**WORKING DATA**
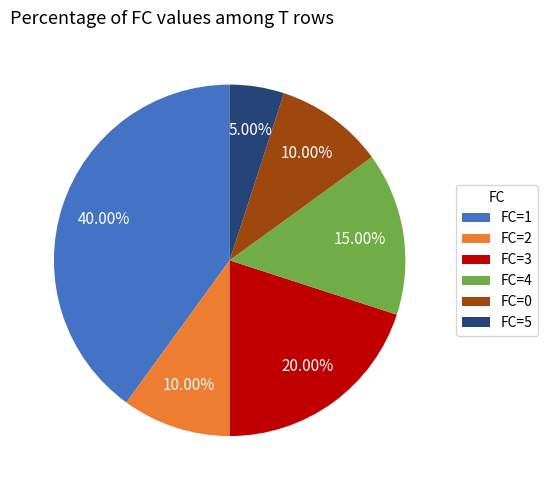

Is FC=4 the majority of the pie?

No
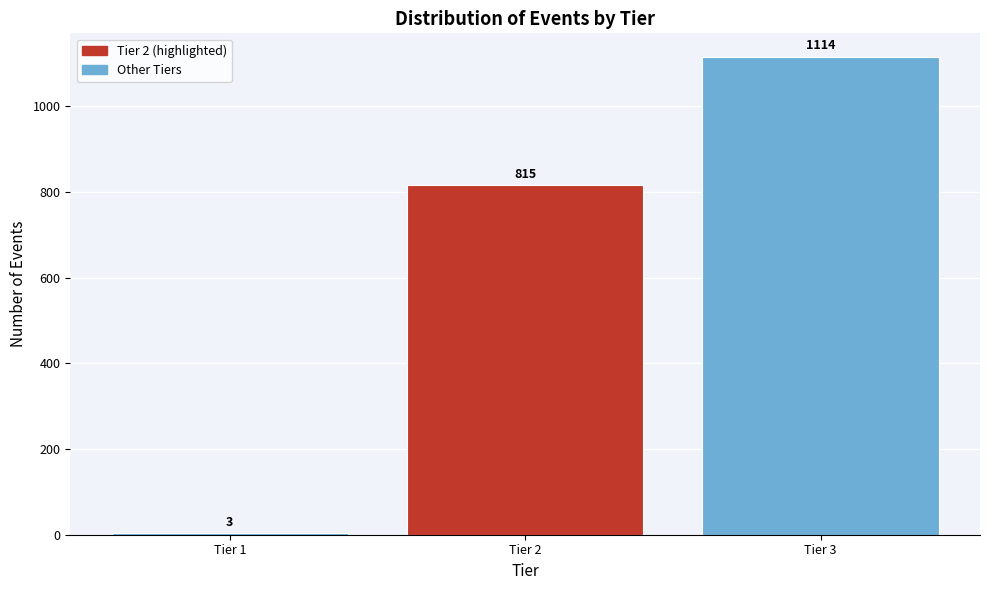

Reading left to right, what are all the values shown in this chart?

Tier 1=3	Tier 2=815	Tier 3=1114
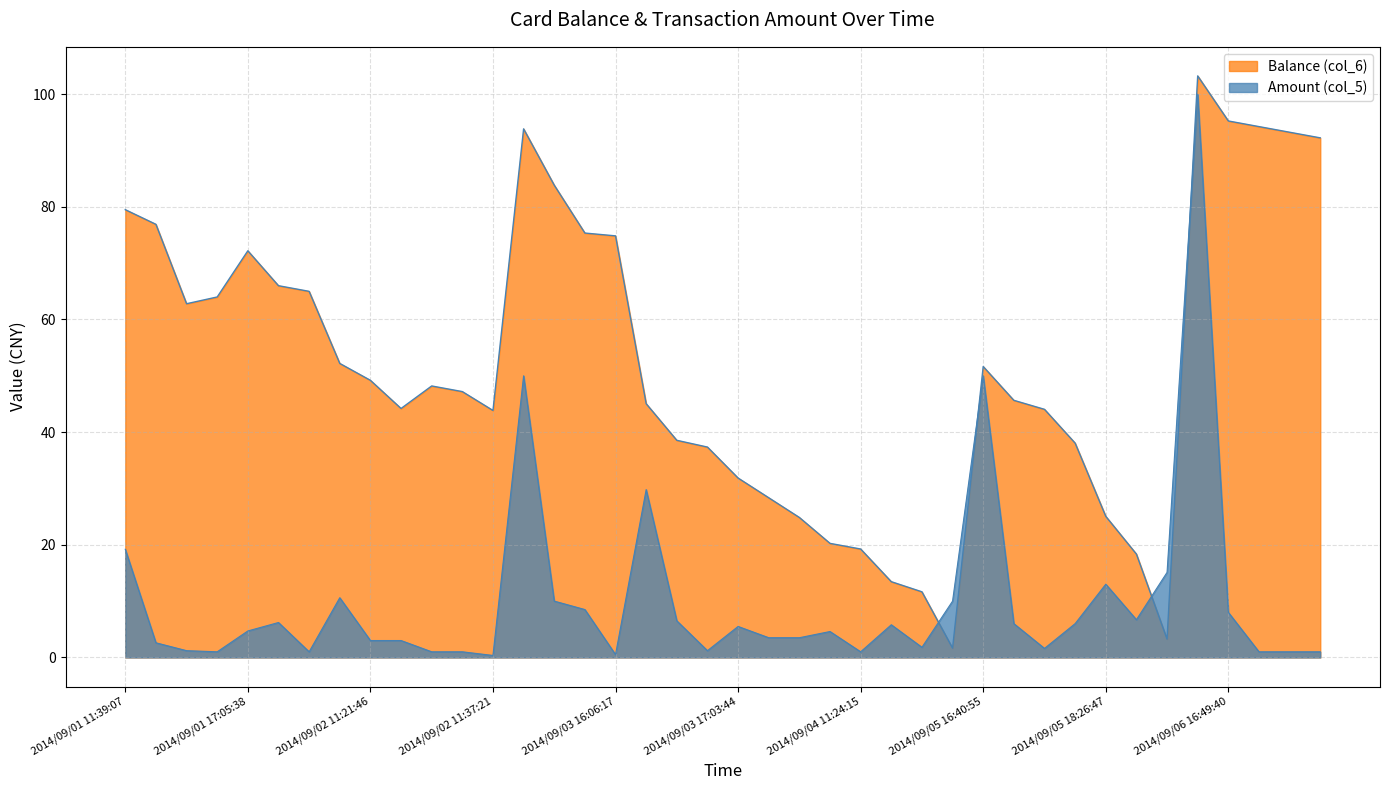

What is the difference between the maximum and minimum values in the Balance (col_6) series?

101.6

**WHAT IS NEEDED**
Return the material above verbatim, line for line, omitting the pictures.

**ANSWER FOR THIS EXERCISE**
Is FC=4 the majority of the pie?

No

Reading left to right, what are all the values shown in this chart?

Tier 1=3	Tier 2=815	Tier 3=1114

What is the difference between the maximum and minimum values in the Balance (col_6) series?

101.6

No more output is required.